_Excerpt provided_.
----

New England Patriots Position-by-Position Wrap-Up: Offensive Line

Randolph CharlotinAnalyst IIFebruary 7, 2013

Sebastian Vollmer is due a hefty pay raise as he enters free agency.
Sebastian Vollmer is due a hefty pay raise as he enters free agency.Rich Schultz/Getty Images


This is part four of an eight-part series.

The offensive line had to play without LT Matt Light for the first time in 11 years. They were without guard Brian Waters, a Pro Bowl selection in 2011. Longtime center Dan Koppen was cut, leaving Ryan Wendell to man the position.

Even with changes to 60 percent of the offensive line, the unit was better. Maybe that’s stretching it, but in certain statistical categories, the O-line in 2012 improved on the numbers set by the team in 2011.

They gave up five less sacks from the year before. Especially pleasing was the running game, which gained 420 more yards than the year before and averaged .2 yards per carry more.

Yes, it was a good year for the offensive line. Now the question is: will they stay together? RT Sebastian Vollmer is on the cusp of free agency. At 28 years old, Vollmer is in the prime of his career and should have several more years of productivity ahead of him.

Vollmer is bound to attract attention from several teams, unless New England slaps the franchise tag on him ($9.66 million projected for offensive linemen in 2013). But any team that signs him has to be sure that Vollmer’s back won’t be a chronic problem.

Vollmer’s back has been troubling him for years, and before a team invests a chunk of their payroll on Vollmer, they want to be sure that Vollmer will stay healthy.

----

_Exercise set_.
1 – Answer these questions about the Patriots offensive line article:
(a) Which position did Ryan Wendell fill after Dan Koppen was cut?
(b) How many more yards did the running game gain in 2012 than in the year before?
(c) What is the projected 2013 franchise tag amount for offensive linemen?
2 – Carry on the Patriots offensive line article from the end of its last sentence.

_Entries supplied_.
----

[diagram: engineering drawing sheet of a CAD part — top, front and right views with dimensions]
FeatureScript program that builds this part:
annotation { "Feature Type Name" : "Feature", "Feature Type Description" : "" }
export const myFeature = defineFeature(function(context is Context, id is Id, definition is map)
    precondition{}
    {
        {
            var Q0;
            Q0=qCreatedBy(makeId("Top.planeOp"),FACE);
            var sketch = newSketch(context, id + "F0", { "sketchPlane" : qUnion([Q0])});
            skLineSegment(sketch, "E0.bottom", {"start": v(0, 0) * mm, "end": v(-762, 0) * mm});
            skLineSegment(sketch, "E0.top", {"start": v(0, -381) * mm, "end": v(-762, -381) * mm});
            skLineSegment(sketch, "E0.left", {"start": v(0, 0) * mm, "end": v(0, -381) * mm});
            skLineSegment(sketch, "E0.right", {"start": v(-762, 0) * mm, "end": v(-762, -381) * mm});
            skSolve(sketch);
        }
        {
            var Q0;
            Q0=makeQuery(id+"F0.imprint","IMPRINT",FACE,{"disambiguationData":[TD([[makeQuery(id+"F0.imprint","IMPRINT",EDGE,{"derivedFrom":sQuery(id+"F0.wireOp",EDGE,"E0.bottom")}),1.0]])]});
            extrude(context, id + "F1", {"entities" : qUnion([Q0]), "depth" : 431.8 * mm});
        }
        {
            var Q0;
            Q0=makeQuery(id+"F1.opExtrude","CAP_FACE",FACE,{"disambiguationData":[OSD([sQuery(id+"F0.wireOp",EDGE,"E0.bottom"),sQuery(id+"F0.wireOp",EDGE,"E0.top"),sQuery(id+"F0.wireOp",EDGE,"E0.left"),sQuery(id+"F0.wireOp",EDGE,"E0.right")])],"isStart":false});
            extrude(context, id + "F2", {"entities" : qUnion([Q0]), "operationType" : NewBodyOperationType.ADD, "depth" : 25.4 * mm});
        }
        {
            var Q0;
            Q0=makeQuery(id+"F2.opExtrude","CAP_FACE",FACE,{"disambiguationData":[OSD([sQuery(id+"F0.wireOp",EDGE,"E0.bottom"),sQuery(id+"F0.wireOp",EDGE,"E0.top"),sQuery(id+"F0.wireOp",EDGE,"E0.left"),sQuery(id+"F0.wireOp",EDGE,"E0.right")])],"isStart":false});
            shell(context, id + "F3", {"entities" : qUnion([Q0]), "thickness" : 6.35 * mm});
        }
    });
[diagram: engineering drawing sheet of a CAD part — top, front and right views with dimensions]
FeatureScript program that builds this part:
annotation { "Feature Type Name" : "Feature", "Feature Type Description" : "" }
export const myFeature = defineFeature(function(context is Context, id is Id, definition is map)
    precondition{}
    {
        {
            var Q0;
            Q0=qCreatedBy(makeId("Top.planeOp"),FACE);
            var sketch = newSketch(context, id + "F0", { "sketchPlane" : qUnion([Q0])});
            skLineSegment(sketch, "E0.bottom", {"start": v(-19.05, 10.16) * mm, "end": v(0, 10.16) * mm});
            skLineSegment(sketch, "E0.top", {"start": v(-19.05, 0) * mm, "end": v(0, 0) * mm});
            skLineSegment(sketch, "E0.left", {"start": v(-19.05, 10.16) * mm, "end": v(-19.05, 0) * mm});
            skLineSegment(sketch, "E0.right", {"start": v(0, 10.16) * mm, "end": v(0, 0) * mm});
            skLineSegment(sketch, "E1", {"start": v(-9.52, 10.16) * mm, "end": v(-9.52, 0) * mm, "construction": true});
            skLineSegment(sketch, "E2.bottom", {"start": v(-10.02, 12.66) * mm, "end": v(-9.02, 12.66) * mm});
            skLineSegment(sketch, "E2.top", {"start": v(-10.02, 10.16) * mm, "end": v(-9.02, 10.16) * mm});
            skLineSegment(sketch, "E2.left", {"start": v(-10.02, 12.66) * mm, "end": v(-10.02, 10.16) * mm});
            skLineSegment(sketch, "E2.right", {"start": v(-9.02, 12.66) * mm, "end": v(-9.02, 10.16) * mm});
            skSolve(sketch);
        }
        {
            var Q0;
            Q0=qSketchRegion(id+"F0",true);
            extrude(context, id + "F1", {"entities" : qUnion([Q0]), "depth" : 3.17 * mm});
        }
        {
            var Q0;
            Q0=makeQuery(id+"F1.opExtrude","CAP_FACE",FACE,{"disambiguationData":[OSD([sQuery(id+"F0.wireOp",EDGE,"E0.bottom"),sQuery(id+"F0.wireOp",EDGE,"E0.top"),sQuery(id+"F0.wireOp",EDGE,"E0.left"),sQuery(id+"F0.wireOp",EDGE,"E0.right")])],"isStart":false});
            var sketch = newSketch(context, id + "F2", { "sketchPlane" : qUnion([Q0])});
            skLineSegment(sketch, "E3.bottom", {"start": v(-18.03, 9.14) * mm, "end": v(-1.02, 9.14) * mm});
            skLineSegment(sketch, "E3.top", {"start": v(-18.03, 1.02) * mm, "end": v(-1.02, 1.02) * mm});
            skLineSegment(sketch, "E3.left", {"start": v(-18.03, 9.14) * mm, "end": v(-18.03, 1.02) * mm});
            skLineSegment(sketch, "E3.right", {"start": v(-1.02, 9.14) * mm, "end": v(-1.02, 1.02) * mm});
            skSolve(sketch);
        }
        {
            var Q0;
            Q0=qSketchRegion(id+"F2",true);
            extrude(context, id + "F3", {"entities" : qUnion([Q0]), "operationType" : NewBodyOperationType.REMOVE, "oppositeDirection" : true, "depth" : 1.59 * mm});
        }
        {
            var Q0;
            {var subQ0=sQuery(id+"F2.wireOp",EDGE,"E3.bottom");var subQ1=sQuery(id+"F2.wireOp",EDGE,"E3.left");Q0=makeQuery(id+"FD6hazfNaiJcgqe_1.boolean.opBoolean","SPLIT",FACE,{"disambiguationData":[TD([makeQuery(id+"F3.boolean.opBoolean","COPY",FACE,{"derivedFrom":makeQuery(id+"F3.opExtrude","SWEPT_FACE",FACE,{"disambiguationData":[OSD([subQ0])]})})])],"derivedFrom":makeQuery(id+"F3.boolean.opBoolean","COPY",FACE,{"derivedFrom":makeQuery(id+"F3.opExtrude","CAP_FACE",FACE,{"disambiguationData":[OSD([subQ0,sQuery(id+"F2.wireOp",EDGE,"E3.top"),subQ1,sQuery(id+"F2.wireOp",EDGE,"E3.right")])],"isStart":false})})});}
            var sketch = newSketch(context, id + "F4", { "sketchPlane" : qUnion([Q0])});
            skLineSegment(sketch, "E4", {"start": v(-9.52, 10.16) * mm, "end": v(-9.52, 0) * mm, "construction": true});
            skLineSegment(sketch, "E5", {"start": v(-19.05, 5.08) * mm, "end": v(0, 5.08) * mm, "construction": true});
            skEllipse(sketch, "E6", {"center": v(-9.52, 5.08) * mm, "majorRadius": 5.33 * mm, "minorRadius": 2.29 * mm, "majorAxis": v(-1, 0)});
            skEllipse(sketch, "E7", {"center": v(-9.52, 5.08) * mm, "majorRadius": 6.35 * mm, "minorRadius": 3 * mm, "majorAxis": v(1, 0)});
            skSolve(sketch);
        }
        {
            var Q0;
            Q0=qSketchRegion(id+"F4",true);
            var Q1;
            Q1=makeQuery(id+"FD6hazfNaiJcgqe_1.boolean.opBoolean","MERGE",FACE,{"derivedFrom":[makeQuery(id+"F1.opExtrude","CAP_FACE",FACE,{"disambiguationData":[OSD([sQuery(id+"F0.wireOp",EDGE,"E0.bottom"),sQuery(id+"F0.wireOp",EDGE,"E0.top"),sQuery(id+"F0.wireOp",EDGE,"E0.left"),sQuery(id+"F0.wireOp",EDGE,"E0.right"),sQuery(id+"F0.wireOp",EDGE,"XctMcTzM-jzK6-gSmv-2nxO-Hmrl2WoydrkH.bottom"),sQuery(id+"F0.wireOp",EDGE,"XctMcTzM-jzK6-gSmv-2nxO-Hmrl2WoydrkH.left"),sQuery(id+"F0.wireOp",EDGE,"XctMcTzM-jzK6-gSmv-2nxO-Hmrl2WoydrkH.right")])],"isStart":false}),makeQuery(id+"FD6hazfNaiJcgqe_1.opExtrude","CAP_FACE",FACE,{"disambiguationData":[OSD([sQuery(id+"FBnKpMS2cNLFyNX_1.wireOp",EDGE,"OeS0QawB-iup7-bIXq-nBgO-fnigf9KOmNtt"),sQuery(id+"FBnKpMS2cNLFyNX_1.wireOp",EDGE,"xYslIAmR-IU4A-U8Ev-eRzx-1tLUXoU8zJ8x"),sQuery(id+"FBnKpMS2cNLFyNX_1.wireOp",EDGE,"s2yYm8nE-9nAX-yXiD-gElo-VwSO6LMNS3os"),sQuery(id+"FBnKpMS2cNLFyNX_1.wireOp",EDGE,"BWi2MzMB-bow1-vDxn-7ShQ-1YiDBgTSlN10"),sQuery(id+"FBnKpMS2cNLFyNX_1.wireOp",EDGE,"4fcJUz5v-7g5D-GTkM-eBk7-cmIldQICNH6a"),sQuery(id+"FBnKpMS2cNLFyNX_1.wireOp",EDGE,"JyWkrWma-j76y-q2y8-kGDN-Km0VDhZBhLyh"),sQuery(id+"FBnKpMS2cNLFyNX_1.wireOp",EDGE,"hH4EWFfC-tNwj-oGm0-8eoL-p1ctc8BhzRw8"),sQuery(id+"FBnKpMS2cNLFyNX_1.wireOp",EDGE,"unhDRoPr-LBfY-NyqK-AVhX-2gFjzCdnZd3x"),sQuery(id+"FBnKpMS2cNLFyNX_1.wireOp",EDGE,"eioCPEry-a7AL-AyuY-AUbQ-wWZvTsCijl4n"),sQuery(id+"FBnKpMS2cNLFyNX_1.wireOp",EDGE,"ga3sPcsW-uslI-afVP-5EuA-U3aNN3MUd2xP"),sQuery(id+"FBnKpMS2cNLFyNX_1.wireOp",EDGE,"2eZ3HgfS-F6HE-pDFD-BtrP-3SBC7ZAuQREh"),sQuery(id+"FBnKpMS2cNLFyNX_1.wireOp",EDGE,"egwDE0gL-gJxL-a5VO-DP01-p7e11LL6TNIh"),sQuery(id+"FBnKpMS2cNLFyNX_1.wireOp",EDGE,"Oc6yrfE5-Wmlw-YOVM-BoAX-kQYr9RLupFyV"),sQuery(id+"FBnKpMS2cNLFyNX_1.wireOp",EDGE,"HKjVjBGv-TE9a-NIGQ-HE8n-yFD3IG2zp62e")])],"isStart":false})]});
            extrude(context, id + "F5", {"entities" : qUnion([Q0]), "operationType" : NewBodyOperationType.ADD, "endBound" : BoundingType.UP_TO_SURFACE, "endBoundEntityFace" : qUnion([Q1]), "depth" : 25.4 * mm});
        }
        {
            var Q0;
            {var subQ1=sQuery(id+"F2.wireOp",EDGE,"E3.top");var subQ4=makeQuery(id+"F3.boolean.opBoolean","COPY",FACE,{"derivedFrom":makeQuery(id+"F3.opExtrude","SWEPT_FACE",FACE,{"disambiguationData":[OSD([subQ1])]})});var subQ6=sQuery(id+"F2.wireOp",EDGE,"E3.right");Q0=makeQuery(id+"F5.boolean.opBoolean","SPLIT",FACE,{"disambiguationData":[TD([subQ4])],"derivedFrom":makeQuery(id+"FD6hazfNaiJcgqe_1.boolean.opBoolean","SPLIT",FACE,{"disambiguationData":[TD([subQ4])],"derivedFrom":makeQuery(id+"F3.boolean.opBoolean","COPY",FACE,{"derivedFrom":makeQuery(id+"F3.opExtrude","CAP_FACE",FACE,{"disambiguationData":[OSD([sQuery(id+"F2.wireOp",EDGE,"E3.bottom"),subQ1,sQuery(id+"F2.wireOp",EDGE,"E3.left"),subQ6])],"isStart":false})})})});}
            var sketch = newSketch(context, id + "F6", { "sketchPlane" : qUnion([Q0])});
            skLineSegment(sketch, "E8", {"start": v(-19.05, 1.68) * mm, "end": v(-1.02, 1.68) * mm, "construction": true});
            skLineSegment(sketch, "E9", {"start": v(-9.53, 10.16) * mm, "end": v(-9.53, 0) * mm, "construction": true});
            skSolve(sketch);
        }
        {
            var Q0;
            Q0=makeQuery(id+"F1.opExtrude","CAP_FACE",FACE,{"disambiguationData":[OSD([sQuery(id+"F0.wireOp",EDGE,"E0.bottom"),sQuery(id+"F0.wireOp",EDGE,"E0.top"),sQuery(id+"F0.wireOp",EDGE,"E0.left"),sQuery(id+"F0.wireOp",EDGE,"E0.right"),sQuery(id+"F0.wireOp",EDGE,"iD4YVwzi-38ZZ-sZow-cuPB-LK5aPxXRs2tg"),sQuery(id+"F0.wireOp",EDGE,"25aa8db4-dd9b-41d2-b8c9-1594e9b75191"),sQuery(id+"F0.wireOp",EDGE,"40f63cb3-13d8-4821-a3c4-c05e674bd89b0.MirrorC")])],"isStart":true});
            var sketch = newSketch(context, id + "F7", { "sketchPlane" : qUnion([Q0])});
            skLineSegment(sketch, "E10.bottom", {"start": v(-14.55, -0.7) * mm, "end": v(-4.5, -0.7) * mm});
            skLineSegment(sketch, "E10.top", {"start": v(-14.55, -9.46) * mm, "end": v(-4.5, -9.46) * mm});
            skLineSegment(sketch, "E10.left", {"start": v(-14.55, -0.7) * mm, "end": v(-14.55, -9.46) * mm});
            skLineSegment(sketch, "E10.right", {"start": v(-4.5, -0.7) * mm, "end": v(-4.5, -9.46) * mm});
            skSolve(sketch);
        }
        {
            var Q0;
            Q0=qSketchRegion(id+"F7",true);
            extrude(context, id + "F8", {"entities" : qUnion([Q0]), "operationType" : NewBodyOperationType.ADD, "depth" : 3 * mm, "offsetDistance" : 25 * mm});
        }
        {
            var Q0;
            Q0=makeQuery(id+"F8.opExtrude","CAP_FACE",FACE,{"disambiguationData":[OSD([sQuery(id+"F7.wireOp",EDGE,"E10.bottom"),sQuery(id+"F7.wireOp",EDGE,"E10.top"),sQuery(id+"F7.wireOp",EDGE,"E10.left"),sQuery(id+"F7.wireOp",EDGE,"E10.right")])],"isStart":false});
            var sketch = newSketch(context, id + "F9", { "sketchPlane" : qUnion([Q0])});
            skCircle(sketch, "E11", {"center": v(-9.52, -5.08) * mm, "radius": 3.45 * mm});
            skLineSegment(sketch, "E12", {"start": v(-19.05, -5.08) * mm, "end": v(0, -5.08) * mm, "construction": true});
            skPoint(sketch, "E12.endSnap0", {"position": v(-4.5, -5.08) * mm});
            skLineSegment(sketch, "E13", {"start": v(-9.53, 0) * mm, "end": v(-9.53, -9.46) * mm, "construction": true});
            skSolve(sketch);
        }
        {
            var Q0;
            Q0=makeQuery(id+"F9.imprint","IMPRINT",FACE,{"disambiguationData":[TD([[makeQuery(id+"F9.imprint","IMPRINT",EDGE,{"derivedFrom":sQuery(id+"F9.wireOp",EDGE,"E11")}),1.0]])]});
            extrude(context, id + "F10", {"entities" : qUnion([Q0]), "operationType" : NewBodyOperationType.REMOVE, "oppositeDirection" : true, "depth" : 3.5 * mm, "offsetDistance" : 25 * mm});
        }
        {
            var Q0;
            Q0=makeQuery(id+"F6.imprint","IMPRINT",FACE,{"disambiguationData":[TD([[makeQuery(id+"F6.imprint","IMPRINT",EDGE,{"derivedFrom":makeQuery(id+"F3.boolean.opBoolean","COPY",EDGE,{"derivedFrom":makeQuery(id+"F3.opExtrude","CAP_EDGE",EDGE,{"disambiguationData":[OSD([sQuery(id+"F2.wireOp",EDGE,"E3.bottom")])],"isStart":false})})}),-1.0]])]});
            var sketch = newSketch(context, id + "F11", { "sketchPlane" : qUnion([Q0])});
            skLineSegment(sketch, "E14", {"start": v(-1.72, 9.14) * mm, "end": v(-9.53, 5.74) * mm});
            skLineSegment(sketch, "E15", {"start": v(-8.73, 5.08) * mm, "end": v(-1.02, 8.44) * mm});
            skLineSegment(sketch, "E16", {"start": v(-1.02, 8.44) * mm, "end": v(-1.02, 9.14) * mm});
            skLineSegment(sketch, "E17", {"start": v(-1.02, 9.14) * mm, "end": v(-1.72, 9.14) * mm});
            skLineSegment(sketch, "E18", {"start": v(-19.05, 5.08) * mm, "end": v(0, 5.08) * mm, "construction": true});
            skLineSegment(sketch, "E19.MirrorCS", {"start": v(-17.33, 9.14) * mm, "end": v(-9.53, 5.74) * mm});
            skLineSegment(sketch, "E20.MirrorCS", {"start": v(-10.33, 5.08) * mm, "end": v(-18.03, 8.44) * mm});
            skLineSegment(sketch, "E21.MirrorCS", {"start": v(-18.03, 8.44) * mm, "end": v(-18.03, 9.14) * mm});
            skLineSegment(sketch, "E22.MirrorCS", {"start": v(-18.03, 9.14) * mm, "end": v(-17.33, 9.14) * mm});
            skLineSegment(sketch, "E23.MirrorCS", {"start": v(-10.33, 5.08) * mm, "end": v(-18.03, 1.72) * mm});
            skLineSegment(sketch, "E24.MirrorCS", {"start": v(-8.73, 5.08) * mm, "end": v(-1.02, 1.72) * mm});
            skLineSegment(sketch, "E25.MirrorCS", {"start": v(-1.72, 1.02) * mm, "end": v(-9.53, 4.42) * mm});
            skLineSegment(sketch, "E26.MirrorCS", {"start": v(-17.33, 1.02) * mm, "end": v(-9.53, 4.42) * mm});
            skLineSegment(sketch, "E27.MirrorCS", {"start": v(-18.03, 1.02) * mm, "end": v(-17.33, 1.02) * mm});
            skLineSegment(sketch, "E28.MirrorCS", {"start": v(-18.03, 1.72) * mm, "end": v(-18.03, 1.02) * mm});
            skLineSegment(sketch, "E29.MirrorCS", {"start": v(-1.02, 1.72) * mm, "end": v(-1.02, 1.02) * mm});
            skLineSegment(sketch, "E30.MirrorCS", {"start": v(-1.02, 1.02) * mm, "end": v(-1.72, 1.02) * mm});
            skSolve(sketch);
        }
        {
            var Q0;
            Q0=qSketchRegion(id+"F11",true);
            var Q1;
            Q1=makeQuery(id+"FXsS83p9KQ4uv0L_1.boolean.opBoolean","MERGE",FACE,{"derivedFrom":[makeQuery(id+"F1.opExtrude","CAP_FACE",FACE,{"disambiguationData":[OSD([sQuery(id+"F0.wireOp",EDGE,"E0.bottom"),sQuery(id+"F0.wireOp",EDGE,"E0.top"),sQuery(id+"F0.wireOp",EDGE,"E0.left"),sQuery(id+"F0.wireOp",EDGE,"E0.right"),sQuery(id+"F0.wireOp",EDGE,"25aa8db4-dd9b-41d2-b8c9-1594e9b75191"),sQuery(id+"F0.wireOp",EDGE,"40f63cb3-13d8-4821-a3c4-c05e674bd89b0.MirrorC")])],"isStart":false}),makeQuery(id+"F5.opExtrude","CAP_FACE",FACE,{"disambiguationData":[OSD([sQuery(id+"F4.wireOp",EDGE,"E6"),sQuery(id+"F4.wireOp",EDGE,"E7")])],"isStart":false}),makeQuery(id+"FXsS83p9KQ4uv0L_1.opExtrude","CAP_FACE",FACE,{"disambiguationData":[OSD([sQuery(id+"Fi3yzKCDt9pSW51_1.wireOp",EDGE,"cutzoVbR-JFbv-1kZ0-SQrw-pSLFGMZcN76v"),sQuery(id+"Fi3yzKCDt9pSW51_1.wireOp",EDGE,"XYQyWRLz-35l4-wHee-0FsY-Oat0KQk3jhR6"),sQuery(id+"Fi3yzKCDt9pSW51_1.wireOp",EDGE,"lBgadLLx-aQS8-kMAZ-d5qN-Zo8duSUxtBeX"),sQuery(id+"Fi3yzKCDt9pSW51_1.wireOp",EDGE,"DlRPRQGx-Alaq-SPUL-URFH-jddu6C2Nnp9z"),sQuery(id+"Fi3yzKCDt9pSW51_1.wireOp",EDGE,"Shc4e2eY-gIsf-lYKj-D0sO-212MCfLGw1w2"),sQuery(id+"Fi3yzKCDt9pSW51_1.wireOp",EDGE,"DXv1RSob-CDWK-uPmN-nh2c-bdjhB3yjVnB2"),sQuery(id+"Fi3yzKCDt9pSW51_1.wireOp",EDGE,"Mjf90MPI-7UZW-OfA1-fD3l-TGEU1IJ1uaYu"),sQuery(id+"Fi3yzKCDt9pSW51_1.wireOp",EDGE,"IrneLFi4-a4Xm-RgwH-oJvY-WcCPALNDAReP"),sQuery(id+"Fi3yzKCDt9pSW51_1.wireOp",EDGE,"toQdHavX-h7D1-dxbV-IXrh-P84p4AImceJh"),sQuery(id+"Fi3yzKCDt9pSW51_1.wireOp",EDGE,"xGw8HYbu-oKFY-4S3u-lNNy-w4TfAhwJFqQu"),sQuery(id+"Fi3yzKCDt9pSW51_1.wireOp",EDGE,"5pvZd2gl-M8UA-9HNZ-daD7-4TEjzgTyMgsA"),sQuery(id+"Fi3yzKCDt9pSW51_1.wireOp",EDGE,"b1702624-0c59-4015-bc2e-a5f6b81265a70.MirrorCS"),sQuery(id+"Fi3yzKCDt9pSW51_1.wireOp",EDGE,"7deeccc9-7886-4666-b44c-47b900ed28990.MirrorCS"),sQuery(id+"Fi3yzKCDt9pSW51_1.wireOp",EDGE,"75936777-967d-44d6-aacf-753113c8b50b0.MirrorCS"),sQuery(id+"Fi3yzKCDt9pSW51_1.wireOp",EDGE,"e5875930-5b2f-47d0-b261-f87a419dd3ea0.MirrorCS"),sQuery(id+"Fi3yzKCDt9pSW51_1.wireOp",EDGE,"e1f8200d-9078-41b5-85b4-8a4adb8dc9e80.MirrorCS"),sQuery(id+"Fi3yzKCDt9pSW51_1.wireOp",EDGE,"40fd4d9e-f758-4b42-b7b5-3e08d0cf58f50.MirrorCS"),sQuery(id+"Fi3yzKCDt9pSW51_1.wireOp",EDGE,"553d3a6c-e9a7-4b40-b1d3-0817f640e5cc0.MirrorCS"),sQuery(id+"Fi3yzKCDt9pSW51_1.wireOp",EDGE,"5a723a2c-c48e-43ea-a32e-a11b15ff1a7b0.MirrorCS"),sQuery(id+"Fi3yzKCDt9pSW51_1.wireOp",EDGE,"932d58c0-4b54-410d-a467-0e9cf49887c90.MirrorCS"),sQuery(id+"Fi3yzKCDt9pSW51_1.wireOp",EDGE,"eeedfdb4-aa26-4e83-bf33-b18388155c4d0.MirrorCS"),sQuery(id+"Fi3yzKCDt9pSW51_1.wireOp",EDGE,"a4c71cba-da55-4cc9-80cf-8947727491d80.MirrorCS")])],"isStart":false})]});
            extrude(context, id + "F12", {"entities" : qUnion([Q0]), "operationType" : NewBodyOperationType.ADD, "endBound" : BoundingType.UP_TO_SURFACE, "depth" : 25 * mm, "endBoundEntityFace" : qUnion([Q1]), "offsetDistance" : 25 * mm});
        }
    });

----

_Answers_.
1 –
(a) Center
(b) 420 yards
(c) $9.66 million

2 –
If anyone knows Vollmer’s back, it would be the Patriots, as New England’s training staff has been working on it for years. Maybe this additional insight will eliminate any concerns about re-signing Vollmer.

And why wouldn’t they? Vollmer is considered one of the best right tackles in the NFL. For the second year in a row, he was selected to the second team All-NFL by different media outlets (2011 Associated Press, 2012 Pro Football Focus).

Even though Marcus Cannon did a good job filling in for Vollmer, to believe that Cannon can replace Vollmer full time is a radical jump to conclusion. The Patriots should do their best to keep Vollmer in New England.

Cannon isn’t the only reserve that deserves a nod for playing well when called upon. Nick McDonald and Donald Thomas more than held their ground with their opportunities. Thomas, though, is a free agent, and he could be courted by other teams with generous pay increases and promises to start. He would be a tough loss for the Patriots.

But not as tough a loss as Vollmer. Keeping the starting five of Nate Solder, Logan Mankins, Wendell, Dan Connolly, and Vollmer together will only make them better as their continuity improves.